*** GIVEN DATA Section Begins ***

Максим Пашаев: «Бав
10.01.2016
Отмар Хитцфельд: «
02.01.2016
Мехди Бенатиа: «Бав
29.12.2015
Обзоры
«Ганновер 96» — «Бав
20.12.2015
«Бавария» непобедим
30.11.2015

*** GIVEN DATA Section Ends ***

*TASK PROMPT*. Copy out every entry exactly.

*RESULT OF THIS EXERCISE*.
Максим Пашаев: «Бав
10.01.2016
Отмар Хитцфельд: «
02.01.2016
Мехди Бенатиа: «Бав
29.12.2015
Обзоры
«Ганновер 96» — «Бав
20.12.2015
«Бавария» непобедим
30.11.2015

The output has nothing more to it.